5 Ways to Manage Your Garden For Heavy Rain

5 Ways to Manage Your Garden For Heavy Rain

If you live in the West Of Ireland, you probably are used to seeing a potential summer day consisting of rain, sun, wind, another blast of rain, another vision of the sun followed by biblical rain. When that deluge rain arrives, how can you actually use it or prepare for the worst. 5 Ways to Manage Your Garden For Heavy Rain

 

1. Plant for a deluge

Any time you have water running across a landscape/garden, erosion is a potential concern. One of the best ways to prevent erosion is to establish an extensive network of plant roots to keep soil in place.

While grass establishes a root base across the entire breadth of your yard, shrubs and trees hold the big picture together.  When planting for a deluge, steer clear of  succulent plants. Often, these type of plants collapse and disintegrate when waterlogged, so you’ll want to make sure you plant these on higher ground. Instead, plan your landscape around varieties of plants that can withstand wet and soggy conditions.

 

2. Working with slanted landscapes  

If you can decrease the grade of slant of your landscapes, it can help decrease erosion. Lawns or gardens that tilt sharply in one direction will add momentum to the flow of exiting water, increasing its power to carry away soil and plants.  

Hills can sometimes be terraced to slow runoff.
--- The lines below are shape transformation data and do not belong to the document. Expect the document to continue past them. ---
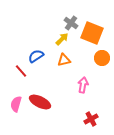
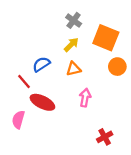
gray cross: (71, 23) -> (74, 20), moved
pink arrow: (83, 85) -> (85, 98), moved
red ellipse: (40, 102) -> (42, 102), moved

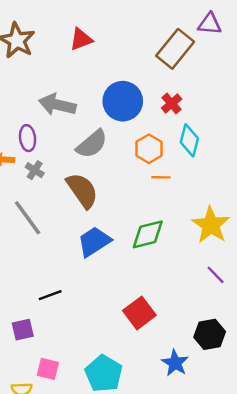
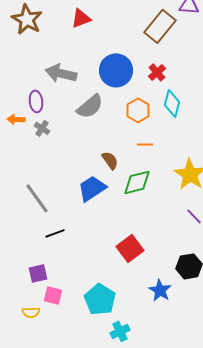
orange line: (161, 177) -> (145, 144), moved
brown semicircle: (82, 190) -> (110, 160), moved, size x0.6
gray line: (28, 218) -> (37, 198), moved
purple square: (23, 330) -> (38, 273), moved

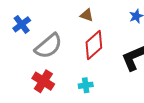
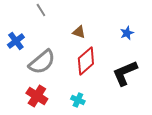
cyan cross: (86, 85) -> (78, 100), turned 32

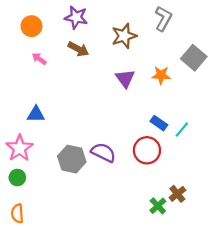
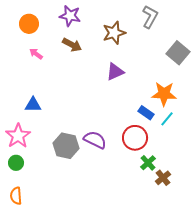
orange star: (161, 75) -> (164, 94), moved, size x1.4
purple triangle: (125, 78) -> (115, 72), turned 42
green cross: (158, 206) -> (148, 163), moved

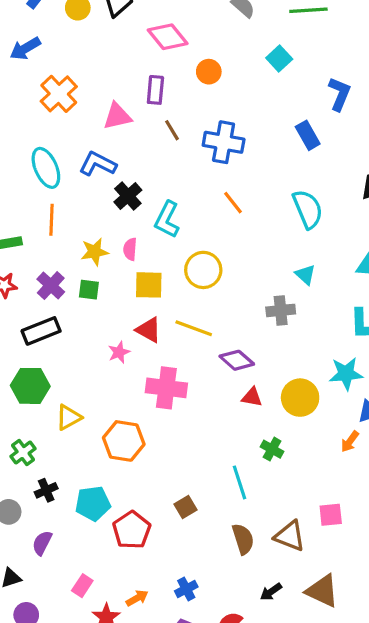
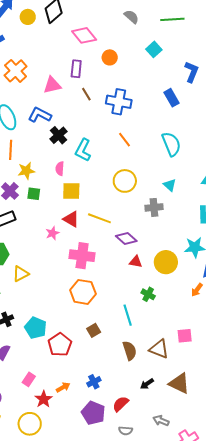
yellow star: (95, 252) -> (26, 171), moved
yellow circle: (203, 270) -> (125, 181), moved
orange hexagon: (124, 441) -> (83, 292), moved
cyan pentagon: (93, 503) -> (36, 328), turned 30

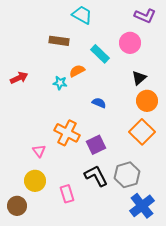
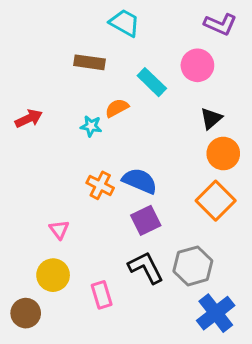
blue semicircle: (99, 103) -> (140, 181), moved, size x1.6
orange cross: (67, 133) -> (100, 185), moved, size x0.7

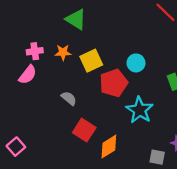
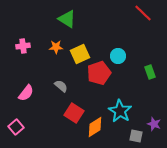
pink cross: (35, 51) -> (23, 46), moved
pink semicircle: (28, 75) -> (26, 93), moved
cyan star: (140, 110) -> (120, 111), moved

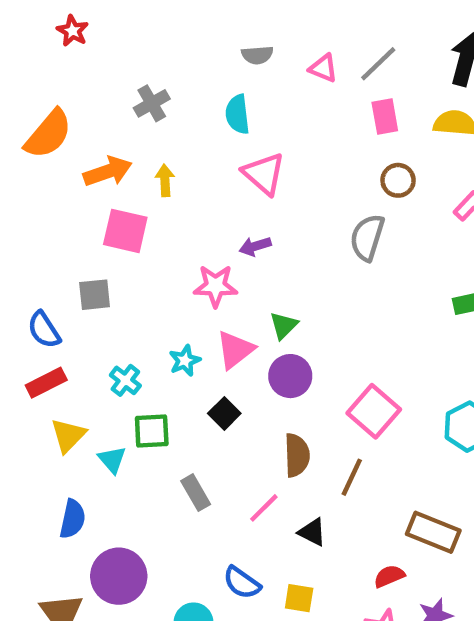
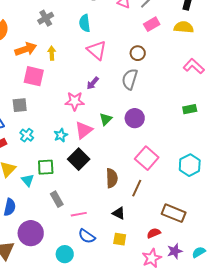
pink rectangle: (385, 117) -> (152, 24), turned 70
brown circle: (398, 180) -> (138, 53), moved
gray semicircle: (367, 237) -> (130, 79), moved
purple arrow: (255, 246) -> (93, 83), turned -32
purple circle: (290, 376) -> (135, 118), moved
cyan cross: (125, 380) -> (27, 135), moved
black square: (224, 413) -> (79, 159), size x1.5
gray rectangle: (196, 493) -> (57, 199), moved
pink line: (264, 508) -> (79, 214), moved, turned 35
yellow square: (299, 598) -> (120, 239), moved

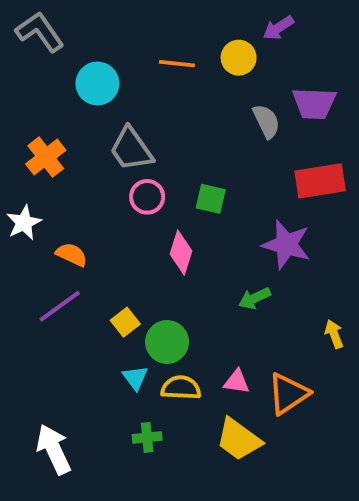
In addition, well-placed plants can help prevent runoff in the first place.

Another option is leveling uneven areas of your property. Depressions in your yard can collect rain faster than the ground can absorb it, drowning more water-sensitive plants.

 

3. Catch The Rain

Many homes use drain spouts attached to the gutters on your roof to catch rain and move it away. However, if the spout opens over a paved surface, like a walkway or driveway, you can almost kiss that water goodbye. It’s likely to flow down that impermeable surface and right off your property.

Adjusting gutter downspouts to empty onto vegetated ground will ensure that more of the water flows where it’s needed, letting thirsty plants reuse the rainwater. Water Butts are another useful option. The rainwater collects in the Water Butts so you can later reuse it in your garden.

 

4. Cover the most delicate plants

Use a waterproof covering such as tarpaulin to cover young and fragile plants, including herbs and vegetables, if the rain if hard and persistent. Make sure the covering is slanted in the correct direction to ensure adequate drainage away form surrounding foliage.

 

5. Turn your compost

Ensure the entirety of your rich, nutritious compost is watered by mixing the damp with the dry under layers.